# ABOUT THIS TASK
Only a number is expected in reply: the count of lines below where the word "Colloquio" occurs.

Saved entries

• • • •

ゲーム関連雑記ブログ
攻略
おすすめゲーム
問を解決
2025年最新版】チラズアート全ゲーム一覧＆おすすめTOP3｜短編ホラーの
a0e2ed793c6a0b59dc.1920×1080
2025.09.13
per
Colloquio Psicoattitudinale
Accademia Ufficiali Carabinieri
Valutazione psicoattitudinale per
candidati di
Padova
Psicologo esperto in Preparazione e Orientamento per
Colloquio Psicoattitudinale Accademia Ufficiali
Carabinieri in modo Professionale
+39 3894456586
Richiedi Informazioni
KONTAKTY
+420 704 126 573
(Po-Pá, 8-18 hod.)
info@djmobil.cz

• • • •

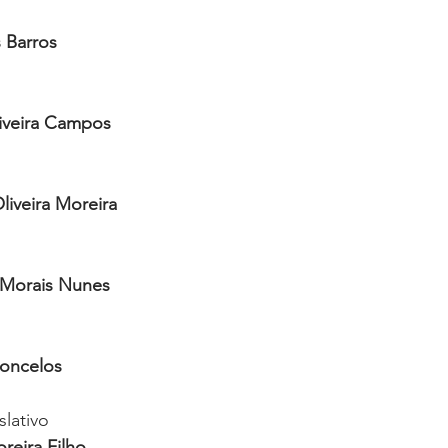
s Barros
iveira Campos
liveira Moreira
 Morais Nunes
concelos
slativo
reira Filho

• • • •

# ANSWER TO THE PROBLEM
2